It’s been awhile since last we published for our firm blog, and one thing is largely to blame: ransomware attacks on our clients have been keeping us very busy. We’ve learned many lessons from these attacks that we plan to share over the coming months with our readers. But the focus of this post is recent guidance from the Office of Civil Rights of the Department of Health and Human Services (OCR) indicating that any ransomware attack involving protected health information PHI) could be a data breach with Health Insurance Portability and Accountability Act (HIPAA) reporting obligations.
Often in ransomware matters, a hacker encrypts data and demands that a ransom be paid (usually in Bitcoin) before the hacker will decrypt the data and make it once again accessible to the data owner (or covered entity) or maintainer (or business associate). But just because a hacker has frozen your data, does that mean that the hacker has accessed, acquired or exfiltrated your data? Isn’t it possible that a hacker could freeze your data without accessing, acquiring or exfiltrating it? By analogy, couldn’t someone render the locks on your house unusable (and thus your house inaccessible to you without a forced break-in) without actually accessing your house, acquiring anything within your house, or taking anything out of your house? It would seem that the answer would be yes. But if the OCR is asked that question, the presumption is that the answer is no, at least in the realm of ransomware attacks.

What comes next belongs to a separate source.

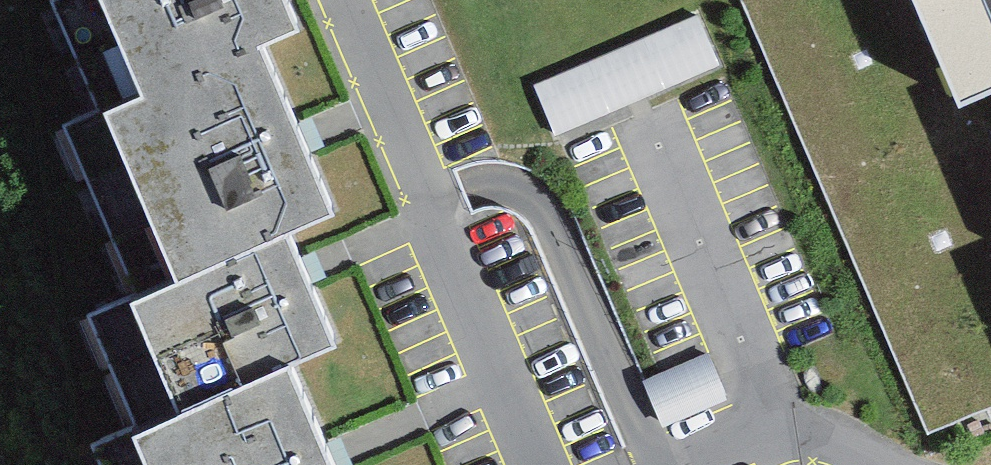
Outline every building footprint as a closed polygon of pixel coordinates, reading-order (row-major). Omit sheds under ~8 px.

According to the OCR guidance: “When electronic protected health information (ePHI) is encrypted as the result of a ransomware attack, a breach has occurred because the ePHI encrypted by the ransomware was acquired (i.e., unauthorized individuals have taken possession or control of the information), and thus is a ‘disclosure’ not permitted under the HIPAA Privacy Rule.” OCR guidance at pp. 5–6 (emphasis added). To us, whether possession or control over data amounts to disclosure of it is a question open to debate. But the OCR appears to have deemed possession and control, on the one hand, and disclosure, on the other, to be effectively synonymous in the context of a ransomware attack.
Accordingly, “[u]nless the covered entity or business associate can demonstrate that there is a ‘…low probability that the PHI has been compromised,’ based on the factors set forth in the Breach Notification Rule, a breach of PHI is presumed to have occurred. The entity must then comply with the applicable breach notification provisions, including notification to affected individuals without unreasonable delay, to the Secretary of HHS, and to the media (for breaches affecting over 500 individuals) in accordance with HIPAA breach notification requirements.” Id. at p. 6 (emphasis added) (citing 45 C.F.R. 164.400-414).
It remains to be seen what will satisfy the OCR as establishing a low probability of harm after a ransomware attack. In the guidance, the OCR emphasizes the four factors under 45 C.F.R. 164.402(2): (i) the nature and extent of the PHI involved, (ii) the unauthorized person who used the PHI or to whom disclosure was made, (iii) whether the PHI was actually acquired or viewed (iv) and the extent to which the risk to PHI has been mitigated. Id. By their very nature, ransomware attacks may not readily yield these sorts of details, meaning the presumption of breach may dictate the response, i.e., notification.
Although the OCR guidance is specific to PHI and HIPAA, we imagine that other regulators in the broader realm of personally identifiable information (PII) have or soon will adopt interpretations similar to the OCR’s in the ransomware context. Thus, companies would be well-advised to treat ransomware attacks as potential data breaches from the outset.